In ASP.NET, a Web Page is itself a control (i.e. the Page class inherits from Control), that contains other controls. And those controls can possibly contain yet other controls, thus creating a tree structure of controls.

So how do you find a control with a specific ID that could be nested at any level of the control hierarchy?

Well the recursive version is pretty straightforward and similar to other methods I’ve written before.

public Control FindControlRecursively(Control root, string id)
{
  Control current = root;

  if (current.ID == id)
    return current;

  foreach (Control control in current.Controls)
  {
    Control found = FindControlRecursively(control, id);
    if (found != null)
      return found;
  }
  return null;
}

The recursion occures when we call FindControlRecursively within this method. Essentially what is happening (and this is a simplification) when we call that method is that our current execution point is pushed onto the call stack and the runtime starts executing the code for the internal method call. When that method finally returns, we pop our place from the stack and continue executing.

Rather than try to explain, let me just show you the non-recursive version of this method using a Stack.

public Control FindControlSansRecursion(Control root
    , string id)
{
  //seed it.
  Stack<Control> stack = new Stack<Control>();
  stack.Push(root);
    
  while(stack.Count > 0)
  {
    Control current = stack.Pop();
    if (current.ID == id)
      return current;
        
    foreach (Control control in current.Controls)
    {
      stack.Push(control);
    }
  }
  
  //didn’t find it.
  return null;
}

One thing to keep in mind is that both of these implementations assume that we won’t run into a circular reference problem in which a child control contains an ancestor node.

For the System.Web.UI.Control class we safe in making this assumption.

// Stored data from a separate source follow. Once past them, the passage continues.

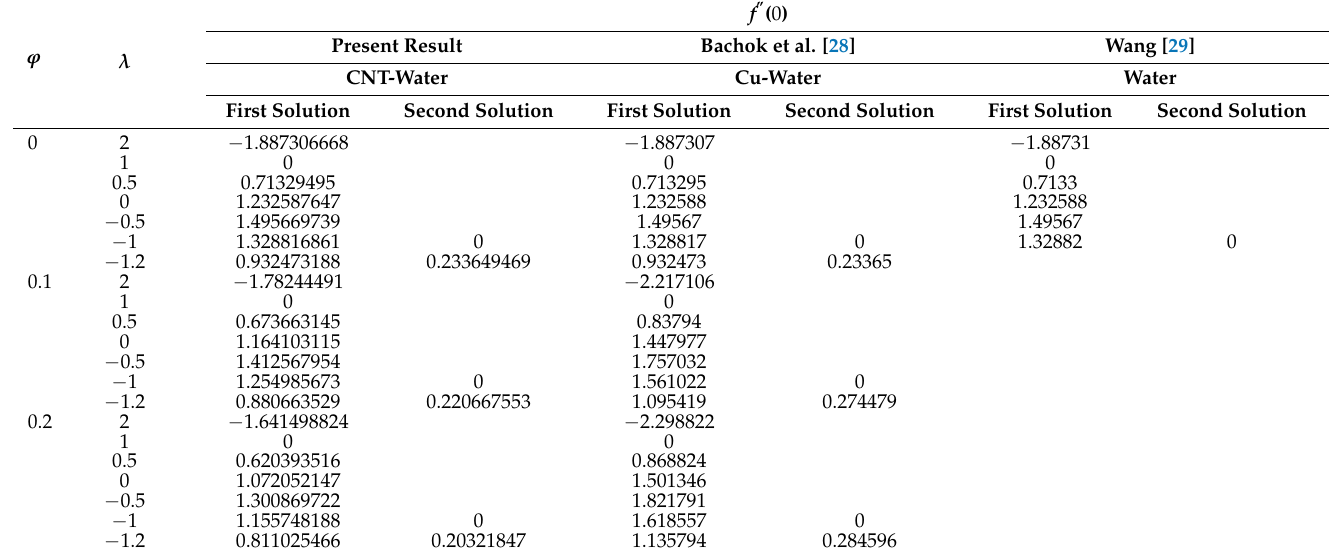
Table 3. Comparison several of numerical result f (cid:48)(cid:48) ( 0 ) when stretching/shrinking case and M = ε = 0 with the change of ϕ and λ in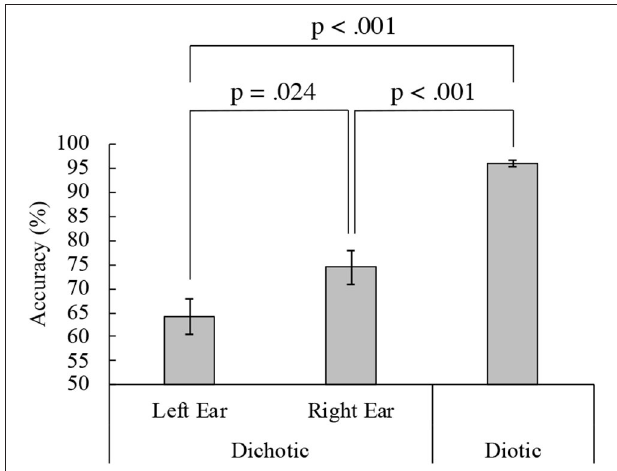
FIGURE 2 | Dichotic and diotic task accuracy. Mean accuracies from 18 participants in the left (64.15%) and right (73.61%) ears in the dichotic and diotic (96.44%) listening tasks. Error bars indicate standard error of the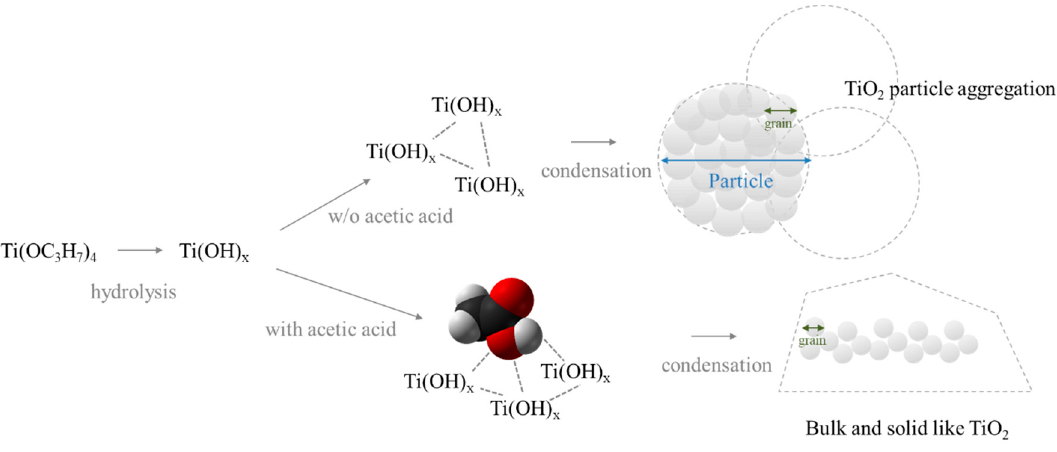
Figure 5. The proposed schematic concept of TiO 2 formation with and without acetic acid.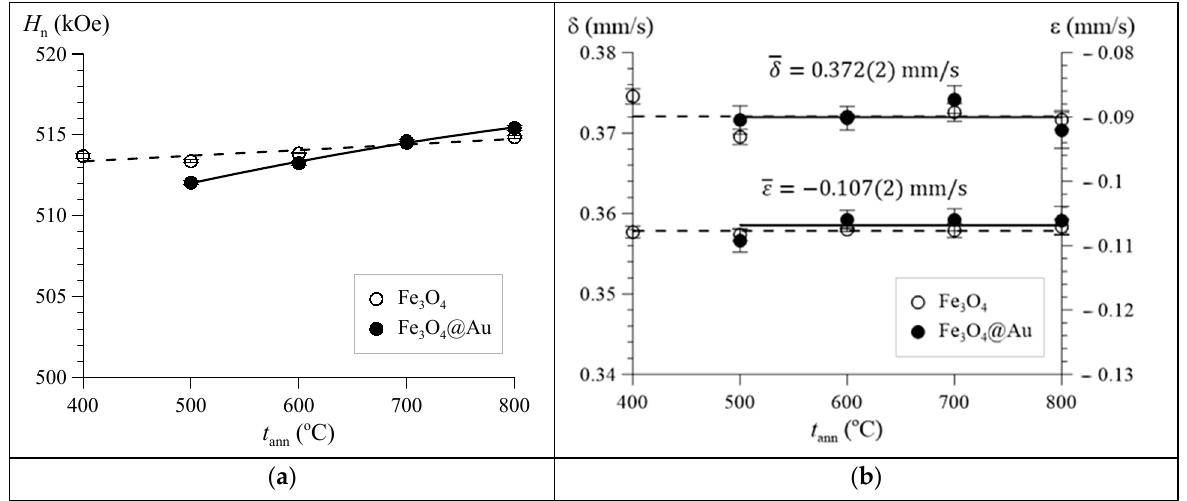
Figure 15. Dependences on the annealing temperature t ann of the hyperfine magnetic field H n ( a ), the isomer shift δ , and the quadrupole shift ɛ ( b ) for hematite α -Fe 2 O 3 in Fe 3 O 4 and Fe 3 O 4 @Au nanoparticles.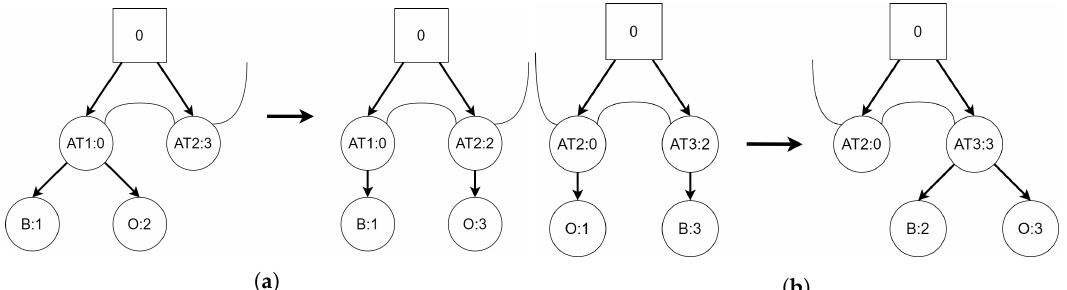
Figure 5. Reaction rules for the example of verifying a model. All residue functions are identities. ( a ) Reaction rule mov 1. ( b ) Reaction rule mov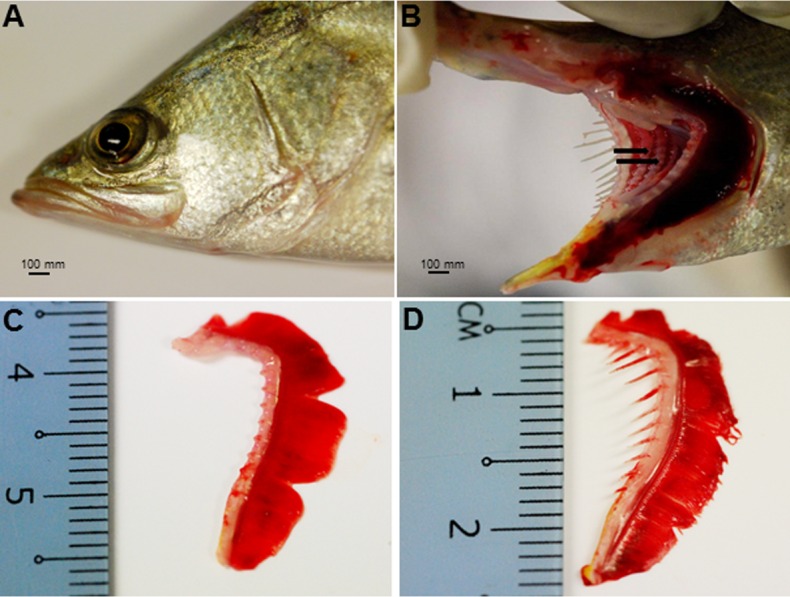
Gross morphology of the Asian seabass head.(A) Head portion of a three-month-old Asian seabass-mouth closed, (B) mouth opened to display the teeth (indicated by black arrows) and (C) the branchial arch without and (D) with gill rakers.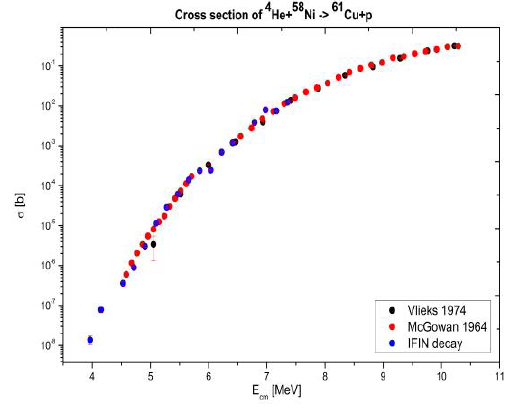
Figure 1. Comparison between the results obtained in IFIN and in the other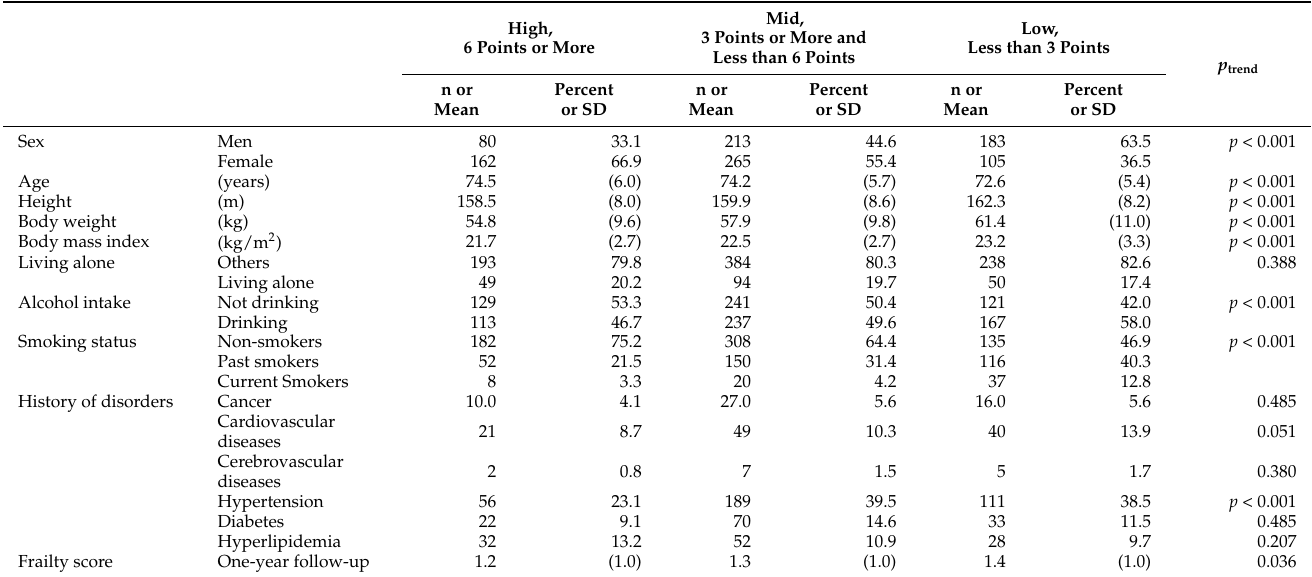
Table 4. Subject characteristics based on food variety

If you try and create a circular reference, a StackOverflowException is thrown. The following code demonstrates this point.

Control control = new Control();
control.Controls.Add(new Control());
// This line will throw a StackOverflowException.
control.Controls[0].Controls.Add(control); 

If the hierarchical structure you are using does allow circular references, you’ll have to keep track of which nodes you’ve already seen so that you don’t get caught in any infinitel loops.